### Problem description
In the excerpt on exchange arrangements below, list every numbered paragraph that names the International Monetary Fund in full rather than only as "the Fund."

[[ Selected excerpt, beginning ]]

3. The CONTRACTING PARTIES shall seek agreement with the Fund
regarding procedures for consultation under paragraph 2 of this
Article.
4. Contracting parties shall not, by exchange action, frustrate the
intent of the provisions of this Agreement, nor, by trade action, the
intent of the provisions of the Articles of Agreement of the
International Monetary Fund.
5. If the CONTRACTING PARTIES consider, at any time, that exchange
restrictions on payments and transfers in connection with imports are
being applied by a contracting party in a manner inconsistent with the
exceptions provided for in this Agreement for quantitative restrictions,
they shall report thereon to the Fund.
6. Any contracting party which is not a member of the Fund shall,
within a time to be determined by the CONTRACTING PARTIES after
consultation with the Fund, become a member of the Fund, or, failing
that, enter into a special exchange agreement with the CONTRACTING
PARTIES. A contracting party which ceases to be a member of the Fund
shall forthwith enter into a special exchange agreement with the
CONTRACTING PARTIES. Any special exchange agreement entered into by a
contracting party under this paragraph shall thereupon become part of
its obligations under this Agreement.
7. (a) A special exchange agreement between a contracting party and
the CONTRACTING PARTIES under paragraph 6 of this Article shall provide
to the satisfaction of the CONTRACTING PARTIES that the objectives of
this Agreement will not be frustrated as a result of action in exchange
matters by the contracting party in question.
(b)
The terms of any such agreement shall not impose obligations on
the contracting party in exchange matters generally more restrictive
than those imposed by the Articles of Agreement of the International
Monetary Fund on members of the Fund.
8. A contracting party which is not a member of the Fund shall
furnish such information within the general scope of section 5 of
Article VIII of the Articles of Agreement of the International Monetary
Fund as the CONTRACTING PARTIES may require in order to carry out their
functions under this Agreement.
9.
Nothing in this Agreement shall preclude:
(a)

[[ Selected excerpt, end ]]
[[ Input data, beginning ]]

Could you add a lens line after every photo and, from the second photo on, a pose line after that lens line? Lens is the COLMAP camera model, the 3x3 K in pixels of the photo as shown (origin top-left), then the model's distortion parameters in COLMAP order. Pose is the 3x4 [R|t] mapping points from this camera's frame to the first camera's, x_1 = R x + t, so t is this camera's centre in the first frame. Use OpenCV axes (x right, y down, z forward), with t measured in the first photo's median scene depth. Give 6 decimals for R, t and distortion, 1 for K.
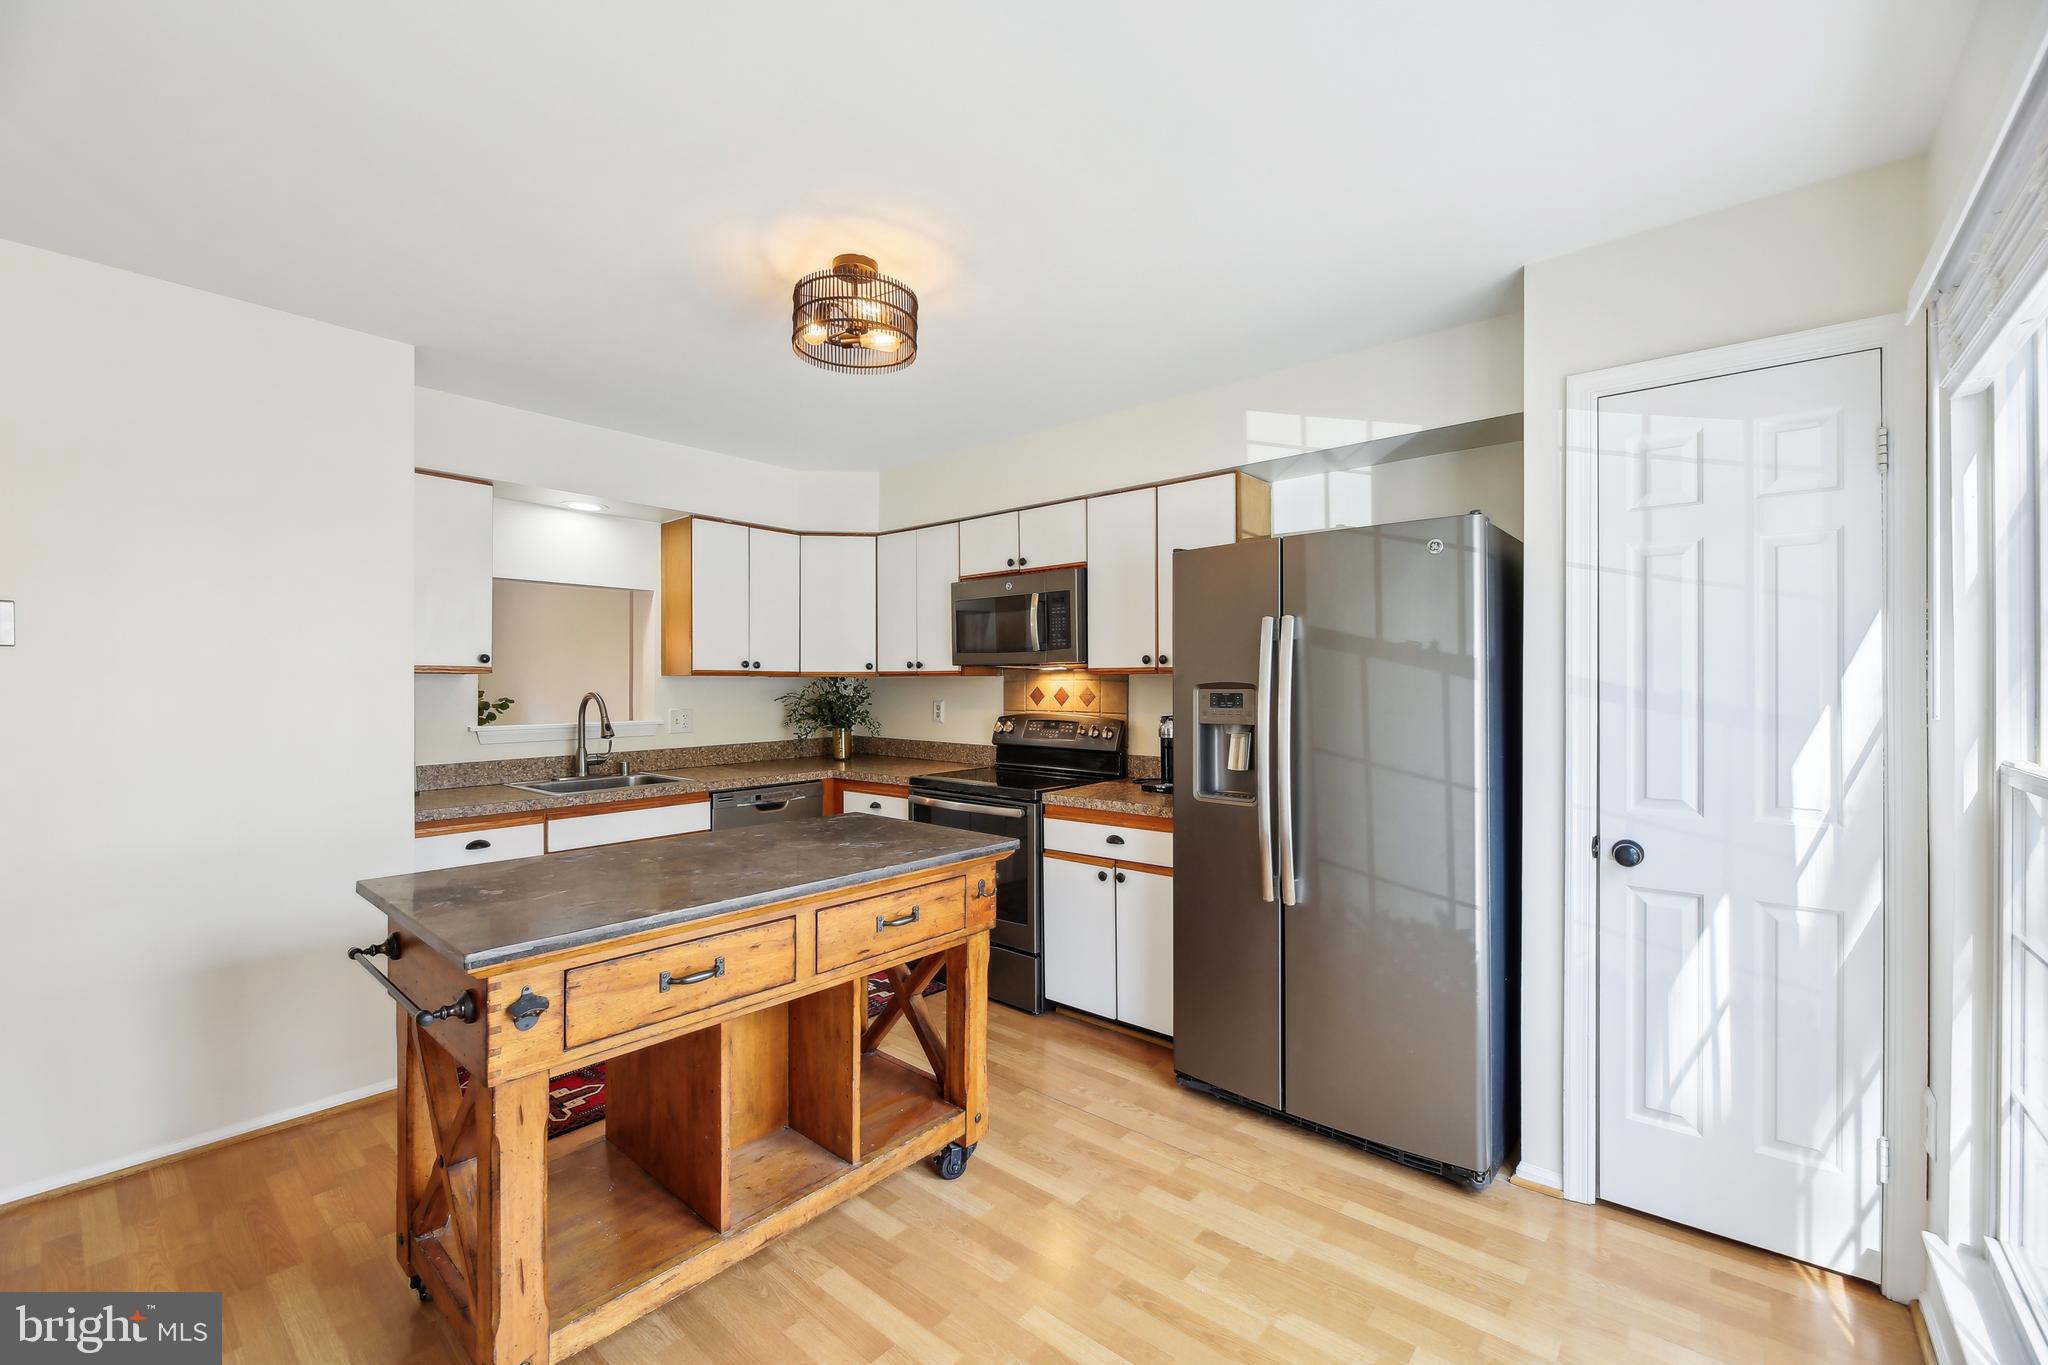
lens RADIAL K [[837.9, 0, 1022.8], [0, 837.9, 690.9], [0, 0, 1]] dist [0.000644, -0.004704]
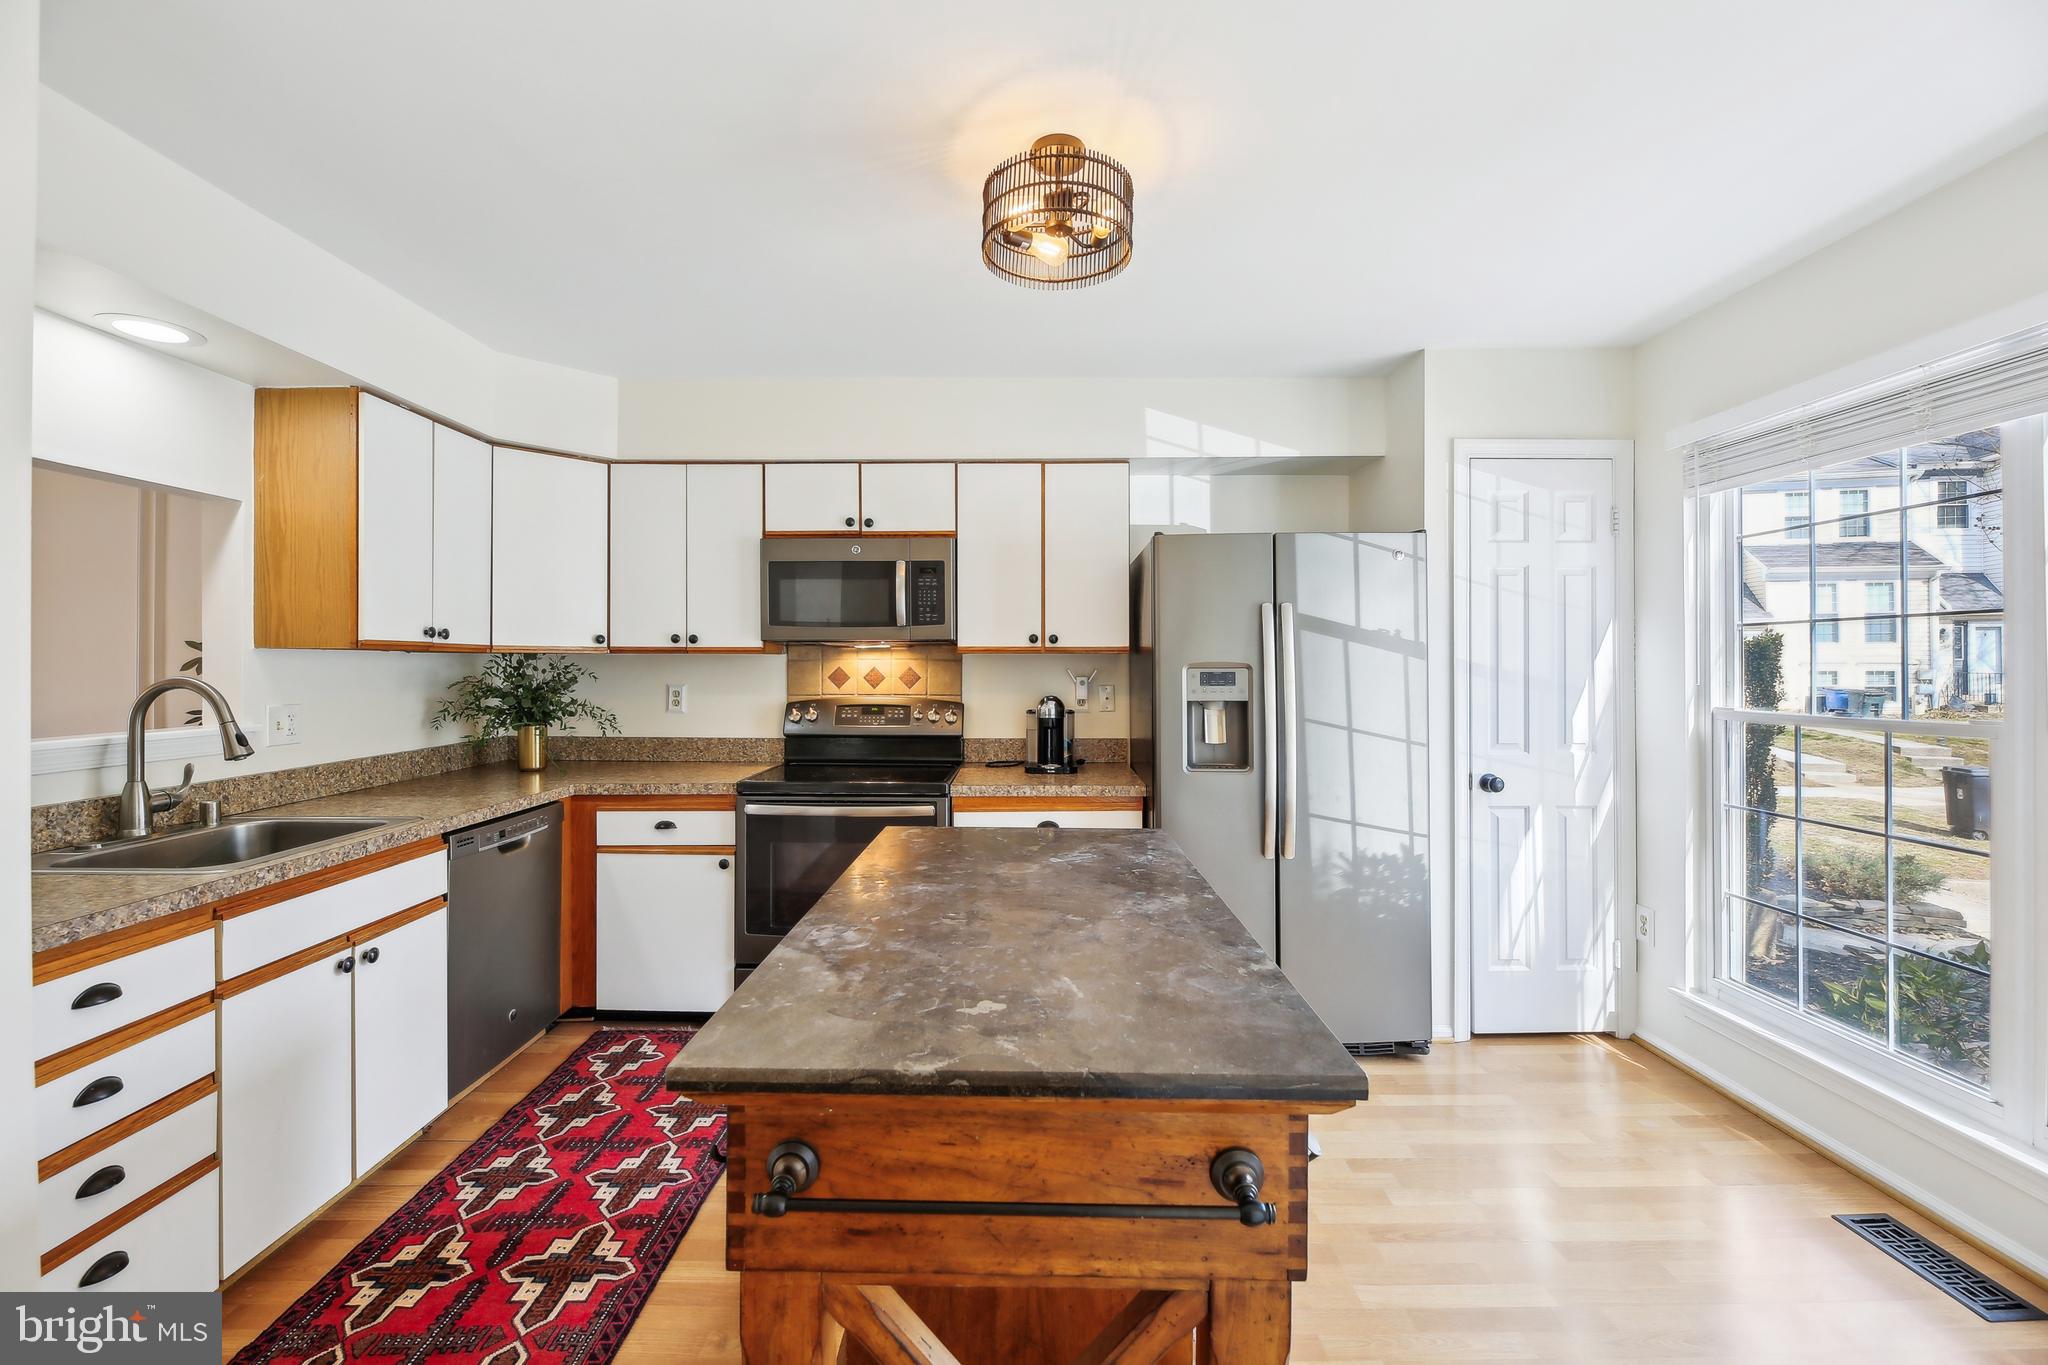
lens RADIAL K [[844.7, 0, 1016.4], [0, 844.7, 672.3], [0, 0, 1]] dist [-0.001051, -0.000303]
pose [[0.764538, -0.004172, 0.644565, -0.449802], [0.004360, 0.999990, 0.001300, 0.000163], [-0.644563, 0.001816, 0.764549, 0.234338]]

[[ Input data, end ]]

### Response below
Paragraph 4, paragraph 7 (in subparagraph (b)), and paragraph 8.